The Findings Are Useful but Exploratory
The FaceYourFears trial was not powered mainly for moderator testing. The current analysis examined many possible baseline variables, and the researchers did not apply multiplicity adjustment, so the signals should be treated as leads for future trials rather than final rules for clinical selection.
Still, the pattern is clinically sensible. VR-CBTp can place people directly inside controlled social situations, which may be especially useful when motivation is low or persecutory delusions make real-world experiments difficult to start.
For clinicians, the cautious takeaway is not that every psychosis service needs to replace CBTp with VR. The practical takeaway is that high avolition and moderate-to-high delusion severity are worth tracking in future VR-CBTp trials because they may identify patients who benefit from structured, therapist-guided virtual exposure.
Citation: DOI: 10.1017/S0033291726103870. Christensen et al. Treatment effect modifiers of virtual reality-based versus standard cognitive behavioral therapy for paranoia in schizophrenia spectrum disorders: an exploratory moderator analysis of clinical and demographic characteristics in the FaceYourFears trial. Psychological Medicine. 2026;56:e117.

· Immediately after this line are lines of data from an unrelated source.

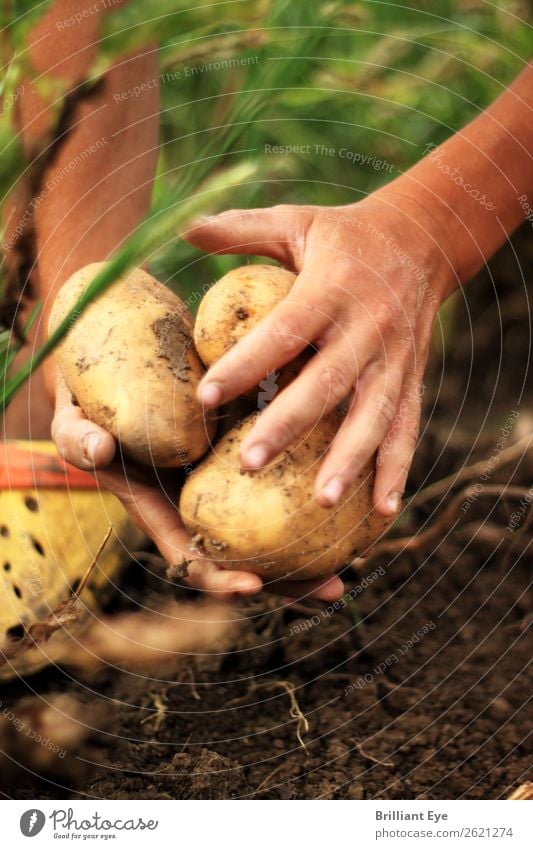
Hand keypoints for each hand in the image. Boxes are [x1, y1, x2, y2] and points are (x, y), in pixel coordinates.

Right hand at [51, 375, 342, 601]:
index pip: (191, 557)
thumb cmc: (86, 396)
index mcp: (160, 508)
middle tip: (334, 589)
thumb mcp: (72, 418)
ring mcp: (224, 475)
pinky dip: (313, 482)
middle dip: (288, 580)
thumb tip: (101, 450)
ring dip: (314, 541)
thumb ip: (78, 437)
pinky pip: (281, 472)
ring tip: (363, 550)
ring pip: (272, 520)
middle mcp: (199, 499)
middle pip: (246, 554)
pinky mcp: (245, 442)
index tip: (254, 589)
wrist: (108, 358)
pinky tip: (352, 482)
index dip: (220, 579)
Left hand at [185, 192, 455, 514]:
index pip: (284, 331)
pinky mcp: (412, 378)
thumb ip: (241, 229)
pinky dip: (397, 469)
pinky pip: (407, 427)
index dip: (246, 364)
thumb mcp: (296, 222)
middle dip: (289, 426)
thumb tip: (182, 226)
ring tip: (323, 502)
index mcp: (330, 288)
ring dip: (350, 460)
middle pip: (326, 383)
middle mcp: (366, 327)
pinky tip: (384, 511)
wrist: (423, 238)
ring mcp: (394, 358)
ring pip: (373, 415)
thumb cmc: (344, 236)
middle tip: (249, 464)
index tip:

Study Design: Exploratory moderator analysis of randomized trial data comparing VR-CBTp with standard CBTp for paranoia.
Sample Size: 254 participants with schizophrenia spectrum disorders and paranoia.
Key Statistic: High avolition and moderate-to-high delusion severity favored VR-CBTp in interaction analyses, while lower delusion severity favored standard CBTp.
Caveat: The trial was not powered mainly for moderator testing, and the many exploratory comparisons need confirmation.